Early in the process, tenants should be asking landlords to furnish documentation from their prospective lenders to provide proof they are in good standing and able to fund new transactions. Any lease document should insure a tenant’s right to offset their base rent as a remedy in the event the landlord cannot perform services or fund tenant improvements.
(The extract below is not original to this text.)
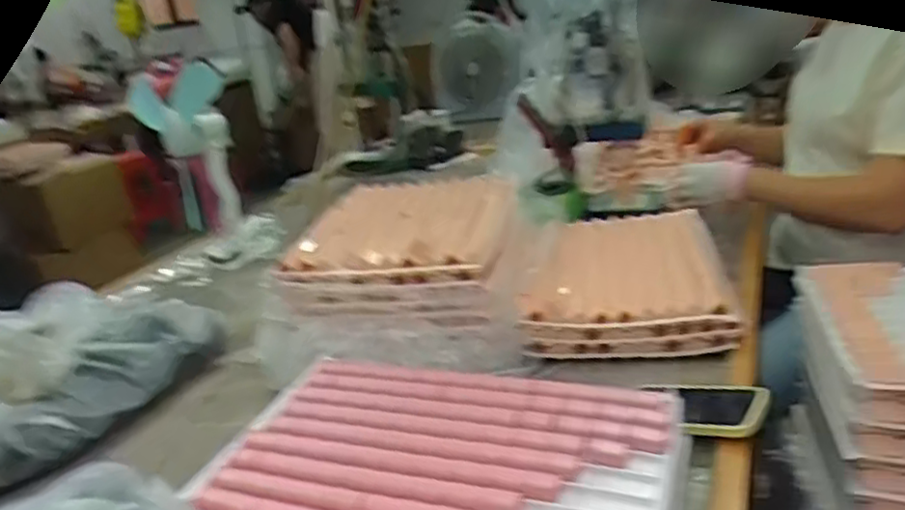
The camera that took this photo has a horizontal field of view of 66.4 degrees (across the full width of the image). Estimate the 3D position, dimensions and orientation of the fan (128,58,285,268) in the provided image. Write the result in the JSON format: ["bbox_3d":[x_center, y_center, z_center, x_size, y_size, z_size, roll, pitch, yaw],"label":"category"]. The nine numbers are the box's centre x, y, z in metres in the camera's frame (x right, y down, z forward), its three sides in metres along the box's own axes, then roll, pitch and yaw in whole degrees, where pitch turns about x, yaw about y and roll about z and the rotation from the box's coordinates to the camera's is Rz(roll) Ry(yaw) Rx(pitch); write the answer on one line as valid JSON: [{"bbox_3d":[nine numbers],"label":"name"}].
[{"bbox_3d":[-0.490,-0.162,1.386,0.192,0.403,0.227,-17,23,-22],"label":"fan"}]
Leasing activity amongst major tenants in 2011:

  • GlaxoSmithKline announced they would vacate 850,000 square feet from One & Three Franklin Town in the CBD to the Philadelphia Yard.
  • Morgan Lewis renewed its lease at 1701 Market St for 289,432 square feet
  • CHOP announced they would expand their CBD presence in the Wanamaker Building from 190,000 SF to 260,000 SF.
  • Penn Medicine, part of the University of Pennsylvania Health System leased 153, 242 square feet at 8th & Market Street.
  • Janney Montgomery Scott signed a new lease at Three Logan Square where they have leased 147,000 square feet.
  • Comcast will expand at Three Logan Square from 50,000 square feet to 125,000 square feet.
  • Reed Smith will be relocating from One Liberty Place in early 2014 to Three Logan Square where they leased 115,000 square feet.
  • Ernst & Young is relocating from Two Commerce Square to One Commerce Square where they are leasing 74, 240 square feet.
  • Zurich American Insurance will relocate from 1818 Market St to 2000 Market St where it leased 51,300 square feet.               
Building comparison with the most vacancies:
Mellon Bank Center
*297,116 RSF
*230,313 RSF
2000 Market Street
*257,083 RSF
19,320 RSF
1717 Arch Street
461,367 RSF
245,817 RSF
Penn Mutual Tower
160,045 RSF
145,998 RSF
1818 Market Street
211,143 RSF
215,065 RSF
10 Penn Center
134,860 RSF
275,587 RSF
260 S Broad Street
155,077 RSF
177,910 RSF
1700 Market Street
202,006 RSF
137,038 RSF
One Commerce Square
122, 750 RSF
56,548 RSF
Two Commerce Square
143,666 RSF
222,730 RSF
1650 Arch Street
198,879 RSF
170, 993 RSF
1500 Market Street West
459,426 RSF
425, 575 RSF
1500 Market Street East
125,456 RSF
142, 736 RSF
100 North Independence Mall West
161,896 RSF
161/ 896 RSF


Since the vast majority of vacancy is still located in Class A assets, these landlords are willing to offer significant economic concessions to entice new tenants. When possible, tenants are taking full advantage of this opportunity to move into upgraded spaces without paying the historic premium between asset classes. This “flight to quality” will continue to result in more vacancy in the B/C Class office buildings while those Landlords scramble to retain their existing tenants.

Given all of the above, a lackluster job growth environment, the competition for tenancy will remain heated in Center City for the foreseeable future, Tenants seeking long-term leases will continue to negotiate attractive base rent schedules, free rent concessions, and sizable construction allowances.